Ему хотелось быть как Джон Леннон: придумать Imagine, лежать против зла в нью-йоркском отеле, обнимать Йоко Оно под прицелом Лейбовиц. Что-то было не так, и Орен не сразу понял: страна, в которой Леннон лежал за мир во всем мире, в тот раз заблуждалась. Страна, где Орен мечтал стать героем, права. Его Йоко, которой он писал свои песни, ушла.
Нехороший он музыкант. Девочка кивнула, как будто не сомневалась, и потянула его за рукав. Орен послушался; она держалась весь вечер как старый знакомый, и он не мог понять почему, но возразить было нечем.
Она легко наступала в замерзшие лужи своими казавшимися медными сапогами, и Орен вспомнил про мальчика только тогда, когда она поскользнулась. Наверное, он ее тут ловил. Или нет. Орен не понял, кем мальчик ей приходился, но думать об этом было неинтересно, и он стряхнул с нее снег, – быстро, размашисто, как с ребенка. Вдохнул стекленеющим носом прозрачный мороз и вспомнил душный хамсин, который он ненавидел.
В Тель-Авиве нет снега. Ему захотелось домой.
Девочка спустилась с моста, отпустив его локоть, и побежала на набережную. У воды она развернулась, подождала, пока подойдет – Орен не привык торопиться – и шагнула на лед.
«Иди обратно», – рассердился вдруг Орен, хотя никогда не кричал. Стал трезвым рывком, как будто проснулся.

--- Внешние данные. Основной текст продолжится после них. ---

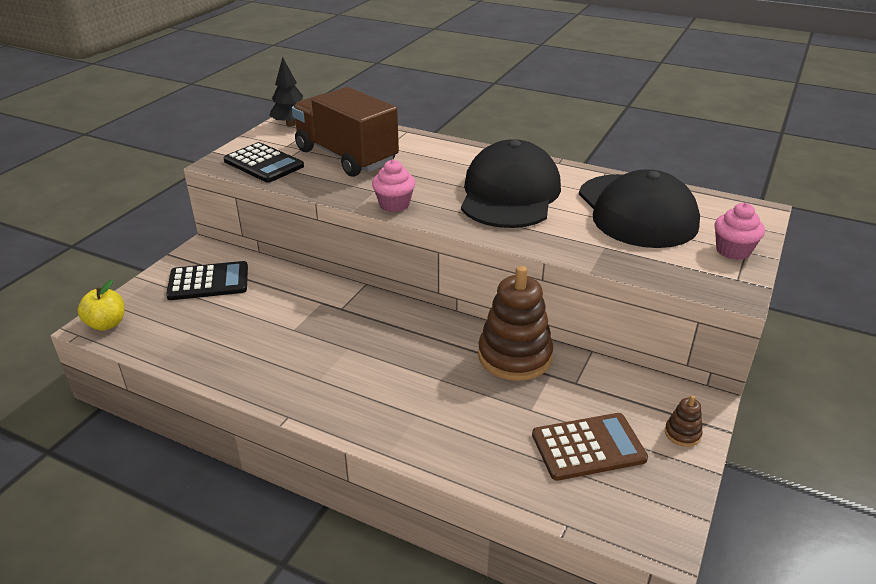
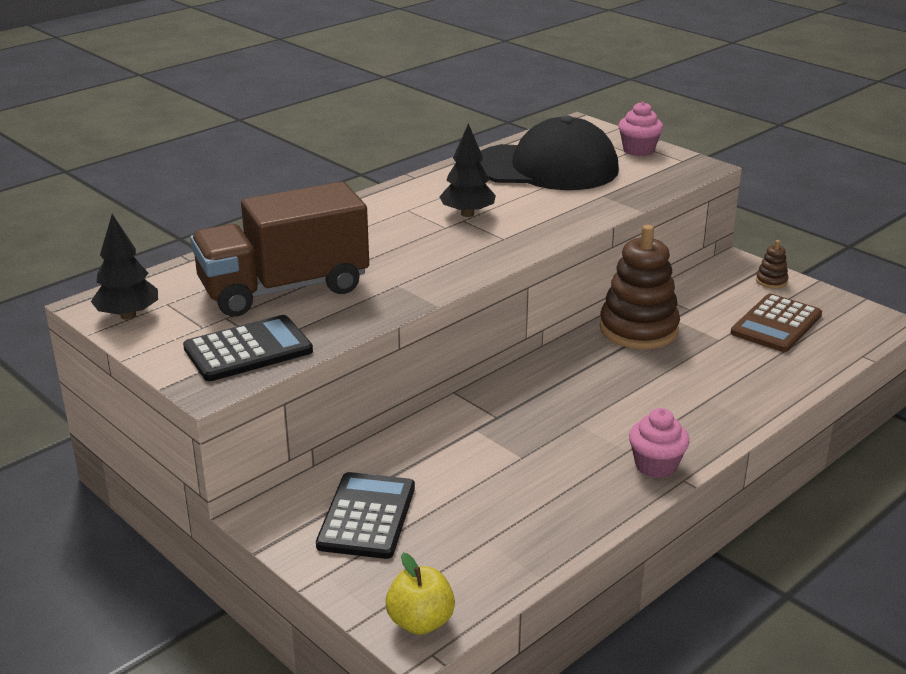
camera: 70 degrees left, 5 degrees down
pink cupcake [372,160,415,212] -> pink cupcake moved to [629,408,690,478]
black cap [461,139,561,228] -> black tree [439,123,496,217]
brown calculator [532,413,648,481] -> brown calculator turned 150 degrees counterclockwise [731,294,822,352]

Чуть качнув головой, девочка от него оттолкнулась, словно бы на коньках, показала куда-то рукой и сказала: «Твой отель за углом». И пошла по застывшей белой реке, ступая тяжелыми сапогами.
Орен вспомнил, как летом на побережье повторяли в динамик на трех языках: «внимание отдыхающим, на этом пляже нет услуг спасателей, просим всех выйти из воды».

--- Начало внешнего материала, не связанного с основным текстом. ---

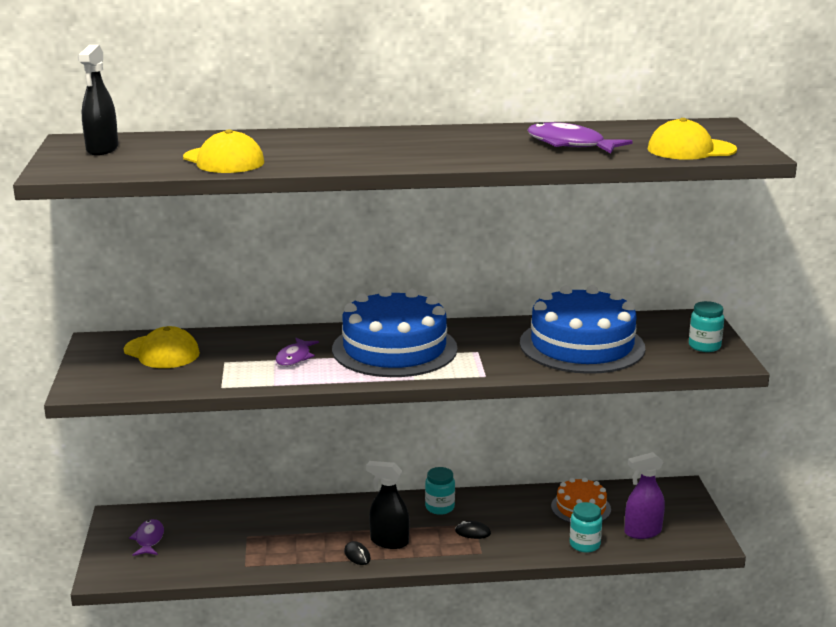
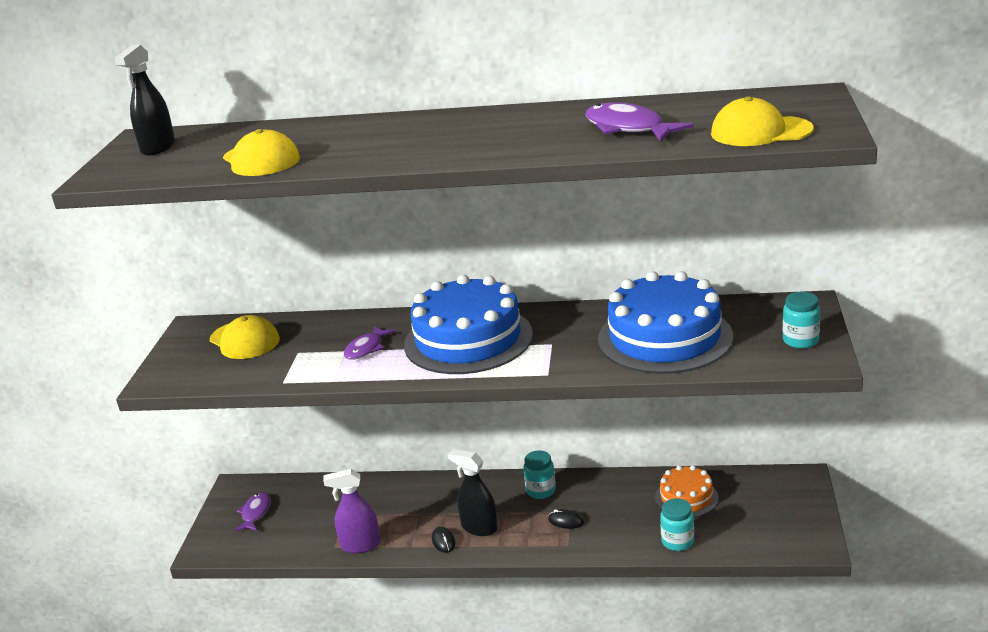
camera: 15 degrees right, 5 degrees up
purple spray bottle [624,452,665,539] -> purple spray bottle moved to [323,469,381,554]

Услуг спасателей нет. Самих спасателей тоже.
Орен взглянул на подтаявший лед у самого края. Девочка обернулась к нему уже на середине реки, стянула нелепую шапку с помпоном и тряхнула кудрями – медными на секунду, а потом сверкающими от снега. Она протянула руку.
Орен увидел, как она упадет – провалится в черную воду беззвучно, даже как-то красиво. Всплывет, как у прерафаэлитов. «Идиот, — подумал, — какой же ты идиот».
И разозлился. Спасти ее он не сможет, он никогда не был в этом хорош, мог только позвать на помощь, но здесь, посреди чужой темноты, его не услышат. И он не уйдет, Орен знал, что он никуда не уйдет – для этого требовались храбрость и равнодушие, а их тоже не было.
Река оказалась нескользкой. Он шел по ней большими бессмысленными шагами, а когда девочка засмеялась, остановился и немножко подпрыгнул. А потом снова и снова. «Сейчас, – мелькнуло, — вот сейчас Гилад и Надав будут побеждены».
В Петербург не хотелось, но концертный директор все повторял, что последний город гастрольного тура должен быть тот, где родилась Snow Girl Run. Говорил: ты просто всем как всегда недоволен. Орену не нравилась эта песня, она казалась ему слишком прямолинейной, слишком понятной, — даже до клипа, где он снял всех рыжих женщин, которых сумел разыскать. Но сто сорок два миллиона просмотров не врали.
Орен вытащил наушник – солнце добралось до дальнего столика и светило ему в лицо – и положил деньги под чашку.
Девочка подошла, почти не глядя, как он переходит дорогу, взяла чаевые и чашку. Он всегда садился спиной под желтым зонтом и оставлял денег больше, чем было разумно. Однажды ей показалось, что он ее вспомнил, но Орен смотрел сквозь нее – совсем не так, как тогда на реке, когда она бежала по льду, а он догнал ее, рассмеялся и обнял.
Девочка протерла столик и наконец оглянулась, тряхнув своими медными, чуть выцветшими волосами.